## EXCERPTED PASSAGE
As an engineer, you’re familiar with the promise of artificial intelligence. You use it on your phone for voice commands and help from Siri or Google. You use it on your computer for predictive typing assistance. You read about its promise every day. In fact, you see the potential to leverage AI – and one of its key applications, machine learning – to tap vast amounts of Internet of Things (IoT) endpoint data to transform businesses fundamentally and deliver Industry 4.0. But you’ve been stymied trying to easily port those types of capabilities into your IoT and embedded systems.
It can be mystifying trying to figure out what processors are the most efficient, most optimal for your design; the toolchain has been fragmented, and you wonder whether there’s enough time, frankly, for your team to learn the new programming skills required when time to market pressures are worse than ever.
But you also have seen this movie before. Any sufficiently promising technology trend eventually resolves around standard approaches and an ecosystem that paves the way for new innovation. The same is true with AI and IoT, or as it’s increasingly known AIoT. For AIoT to scale to the trillions of predicted endpoint devices and for companies to take advantage of the enhanced insights and experiences offered by advanced AI, small IoT devices must become more capable of on-device processing. In other words, we need to shift compute closer to the source of data along the compute continuum from cloud to endpoint – what we call endpoint AI.

## RECORDED DATA
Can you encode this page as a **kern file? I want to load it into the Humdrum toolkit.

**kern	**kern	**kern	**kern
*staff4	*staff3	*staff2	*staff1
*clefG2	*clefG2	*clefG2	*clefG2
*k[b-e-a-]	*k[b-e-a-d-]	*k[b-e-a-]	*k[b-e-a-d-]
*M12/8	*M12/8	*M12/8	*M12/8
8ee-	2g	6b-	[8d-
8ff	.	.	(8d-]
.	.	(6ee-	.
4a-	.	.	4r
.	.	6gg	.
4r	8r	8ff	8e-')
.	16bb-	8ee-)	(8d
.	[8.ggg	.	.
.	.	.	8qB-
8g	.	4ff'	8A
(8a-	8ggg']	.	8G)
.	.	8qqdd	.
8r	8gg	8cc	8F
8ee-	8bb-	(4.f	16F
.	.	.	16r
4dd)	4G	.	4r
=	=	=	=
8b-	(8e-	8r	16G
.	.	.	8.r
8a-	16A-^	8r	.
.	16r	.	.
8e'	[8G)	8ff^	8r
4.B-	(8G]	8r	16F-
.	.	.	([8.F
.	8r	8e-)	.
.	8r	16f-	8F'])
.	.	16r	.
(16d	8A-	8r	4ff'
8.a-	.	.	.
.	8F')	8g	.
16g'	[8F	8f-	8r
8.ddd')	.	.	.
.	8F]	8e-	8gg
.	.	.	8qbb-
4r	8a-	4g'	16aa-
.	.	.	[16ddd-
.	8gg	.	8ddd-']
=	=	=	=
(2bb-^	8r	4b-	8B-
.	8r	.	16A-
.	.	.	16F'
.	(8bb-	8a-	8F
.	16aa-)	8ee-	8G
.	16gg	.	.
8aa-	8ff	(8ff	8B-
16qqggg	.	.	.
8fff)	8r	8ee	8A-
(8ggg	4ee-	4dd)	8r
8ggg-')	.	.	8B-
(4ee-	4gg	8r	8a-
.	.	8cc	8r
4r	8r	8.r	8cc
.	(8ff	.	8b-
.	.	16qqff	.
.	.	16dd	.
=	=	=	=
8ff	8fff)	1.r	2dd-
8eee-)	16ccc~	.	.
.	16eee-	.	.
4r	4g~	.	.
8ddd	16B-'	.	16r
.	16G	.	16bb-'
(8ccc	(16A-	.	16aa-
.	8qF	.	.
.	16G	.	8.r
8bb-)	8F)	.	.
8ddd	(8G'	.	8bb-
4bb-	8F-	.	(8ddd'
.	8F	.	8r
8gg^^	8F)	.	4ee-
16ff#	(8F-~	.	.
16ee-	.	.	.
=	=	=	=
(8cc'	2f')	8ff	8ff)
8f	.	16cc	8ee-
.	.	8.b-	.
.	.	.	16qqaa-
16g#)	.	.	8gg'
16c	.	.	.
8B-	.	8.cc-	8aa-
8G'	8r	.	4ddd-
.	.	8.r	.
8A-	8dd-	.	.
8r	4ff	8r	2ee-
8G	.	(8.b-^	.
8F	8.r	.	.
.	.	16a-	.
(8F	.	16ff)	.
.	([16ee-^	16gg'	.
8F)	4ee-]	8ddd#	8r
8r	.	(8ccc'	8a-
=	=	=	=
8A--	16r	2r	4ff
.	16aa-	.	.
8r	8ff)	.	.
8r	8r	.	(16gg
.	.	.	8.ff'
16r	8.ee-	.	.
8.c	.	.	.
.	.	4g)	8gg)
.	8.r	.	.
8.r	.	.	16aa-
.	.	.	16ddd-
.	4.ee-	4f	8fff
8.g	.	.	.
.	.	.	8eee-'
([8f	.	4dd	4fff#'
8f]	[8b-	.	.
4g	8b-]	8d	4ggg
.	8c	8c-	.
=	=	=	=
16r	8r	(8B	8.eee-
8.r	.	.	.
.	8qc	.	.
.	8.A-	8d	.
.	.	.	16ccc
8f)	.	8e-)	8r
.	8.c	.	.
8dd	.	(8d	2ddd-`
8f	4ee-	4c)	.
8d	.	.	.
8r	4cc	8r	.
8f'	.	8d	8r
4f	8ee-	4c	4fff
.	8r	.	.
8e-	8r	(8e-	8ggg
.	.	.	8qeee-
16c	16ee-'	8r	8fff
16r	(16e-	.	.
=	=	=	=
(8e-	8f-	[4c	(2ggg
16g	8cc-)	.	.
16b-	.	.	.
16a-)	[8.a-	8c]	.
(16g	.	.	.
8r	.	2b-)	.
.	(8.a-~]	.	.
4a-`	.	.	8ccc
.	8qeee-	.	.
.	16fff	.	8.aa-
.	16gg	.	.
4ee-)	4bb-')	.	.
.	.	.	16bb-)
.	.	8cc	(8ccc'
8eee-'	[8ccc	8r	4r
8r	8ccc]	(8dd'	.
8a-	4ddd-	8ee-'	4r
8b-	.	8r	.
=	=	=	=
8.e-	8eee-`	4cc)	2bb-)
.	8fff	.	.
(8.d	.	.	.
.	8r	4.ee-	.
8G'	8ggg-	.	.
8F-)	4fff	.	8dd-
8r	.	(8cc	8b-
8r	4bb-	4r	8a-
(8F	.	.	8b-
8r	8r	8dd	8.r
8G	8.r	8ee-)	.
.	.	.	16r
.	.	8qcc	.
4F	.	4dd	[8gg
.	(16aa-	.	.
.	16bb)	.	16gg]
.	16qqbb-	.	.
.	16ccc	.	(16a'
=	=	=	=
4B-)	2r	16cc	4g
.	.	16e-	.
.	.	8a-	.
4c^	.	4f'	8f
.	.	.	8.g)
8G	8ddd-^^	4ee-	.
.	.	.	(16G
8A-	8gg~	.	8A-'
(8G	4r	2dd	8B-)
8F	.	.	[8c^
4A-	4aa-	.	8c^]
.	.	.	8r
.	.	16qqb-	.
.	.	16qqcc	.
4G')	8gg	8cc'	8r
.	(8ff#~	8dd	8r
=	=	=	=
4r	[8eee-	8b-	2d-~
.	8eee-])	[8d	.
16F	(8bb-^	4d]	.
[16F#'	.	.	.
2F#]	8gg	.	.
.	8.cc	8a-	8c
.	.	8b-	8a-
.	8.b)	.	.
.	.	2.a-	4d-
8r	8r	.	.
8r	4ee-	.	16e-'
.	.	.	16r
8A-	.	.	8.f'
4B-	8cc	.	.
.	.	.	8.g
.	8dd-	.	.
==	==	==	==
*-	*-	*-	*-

## TASK REQUIREMENTS
a) In the endpoint AI passage, what name is the combination of AI and IoT increasingly known by?
b) Reproduce the endpoint AI passage from "It can be mystifying" up to and including "worse than ever.".
The rows can be set aside, since nothing here depends on them.

## RESULTS BY TASK
a) AIoT

b)
It can be mystifying trying to figure out what processors are the most efficient, most optimal for your design; the toolchain has been fragmented, and you wonder whether there’s enough time, frankly, for your team to learn the new programming skills required when time to market pressures are worse than ever.